This maybe a "noobie" type of answer...

BUT, could you not have the link in the email direct them to a page that makes 
an AJAX call to a script that does your tracking...
then use javascript to redirect them directly to the PDF document without using 
cfcontent (perhaps thats where the error is coming from) ?  

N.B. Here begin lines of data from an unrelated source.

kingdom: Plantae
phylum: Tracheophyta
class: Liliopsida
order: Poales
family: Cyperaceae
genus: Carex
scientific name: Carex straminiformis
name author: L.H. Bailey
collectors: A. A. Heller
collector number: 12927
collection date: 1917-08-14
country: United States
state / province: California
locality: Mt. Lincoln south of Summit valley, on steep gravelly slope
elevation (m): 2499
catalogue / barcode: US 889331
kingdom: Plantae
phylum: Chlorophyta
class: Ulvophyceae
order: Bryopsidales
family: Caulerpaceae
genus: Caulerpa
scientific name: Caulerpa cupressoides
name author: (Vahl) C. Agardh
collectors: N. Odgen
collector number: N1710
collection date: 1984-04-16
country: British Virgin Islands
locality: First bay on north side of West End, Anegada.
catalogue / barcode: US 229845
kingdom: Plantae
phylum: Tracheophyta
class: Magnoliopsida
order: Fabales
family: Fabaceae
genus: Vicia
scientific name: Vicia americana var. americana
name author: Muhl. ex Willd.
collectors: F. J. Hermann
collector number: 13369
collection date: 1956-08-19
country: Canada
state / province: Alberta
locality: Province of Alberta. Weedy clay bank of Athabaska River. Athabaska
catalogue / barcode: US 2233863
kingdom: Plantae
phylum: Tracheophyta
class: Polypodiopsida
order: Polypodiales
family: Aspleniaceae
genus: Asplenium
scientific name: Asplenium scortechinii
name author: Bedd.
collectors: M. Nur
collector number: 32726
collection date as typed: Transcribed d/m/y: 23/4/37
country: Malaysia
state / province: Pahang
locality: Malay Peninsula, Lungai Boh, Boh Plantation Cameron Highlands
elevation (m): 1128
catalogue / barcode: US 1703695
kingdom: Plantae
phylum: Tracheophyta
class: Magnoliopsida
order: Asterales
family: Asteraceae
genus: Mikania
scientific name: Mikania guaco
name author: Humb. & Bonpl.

This of course would bring up the PDF document, so the users would have to know 
to Save a Copy..

Another thing you could do would be to have that page that makes the AJAX call 
display a link to the file with instructions on how to save ("To Download, 
Right-click and choose Save As...") 

Hope this helps...sorry if it doesn't :-\

___________________________
John Youngman
[EMAIL PROTECTED]
  ----- Original Message ----- 
  From: Clarke Bishop 
  To: discussion@acfug.org 
  Sent: Thursday, May 01, 2008 10:02 AM
  Subject: [ACFUG Discuss] Best way to download a PDF file


  I have a 2 MB PDF that I get's downloaded via a CFM page so that I can do 
some tracking of who downloads the page.

  It seems there are two ways to make this work:

  #1
  <cfcontent type="application/pdf" file="myFile.pdf" reset="yes">

  Normally, this would just open the PDF in the browser. 

   - OR - 

  #2
  <cfheader name="Content-Disposition" value="attachment; filename=myFile.pdf">
  <cfcontent type="application/pdf" file="myFile.pdf" reset="yes">

  This prompts the user whether they want to save or open the document. 

  Here are my questions:

  1. My client thought that some users would not know how to click the save 
icon in the Adobe Reader plug-in to save the PDF to their local drive. So, 
option 2 would be better as it give them the choice. But, my users are coming 
to the page from a link in an email and option 2 leaves open a blank web 
browser after the open/save dialog. This might be confusing, too. Is there 
another option that will work better? Can I download the page and then redirect 
them to a download complete page? Or, maybe I should send them to a landing 
page from the e-mail link and then let them download from there?

  2. With either option, sometimes the file fails to fully download, and the 
PDF displays with an error message:
   "There was an error opening this document. The file is damaged and could not 
be repaired"

  I added  <cfsetting requestTimeOut="600"> To try and prevent this problem. 
But, somewhere I saw that the requestTimeOut doesn't apply to CFContent, so I'm 
not sure this really helps. 

  The problem was hard to duplicate since it seems to be bandwidth-dependent. 
So, I turned on throttling in Charles, and selected a 56K modem to force low 
bandwidth. It seems to download consistently for about 2 minutes (About 25% of 
the 2MB file), and then just hangs for about 4.5 minutes and produces the 
error. I removed the <cfsetting> tag and got essentially the same behavior -- 
It goes for 2 minutes, then hangs for 

  Once I deploy this, I expect thousands of downloads, and I don't want to have 
to handle a bunch of support calls. 

  Any ideas on how to best handle the user interface and prevent this download 
timeout would be very much appreciated.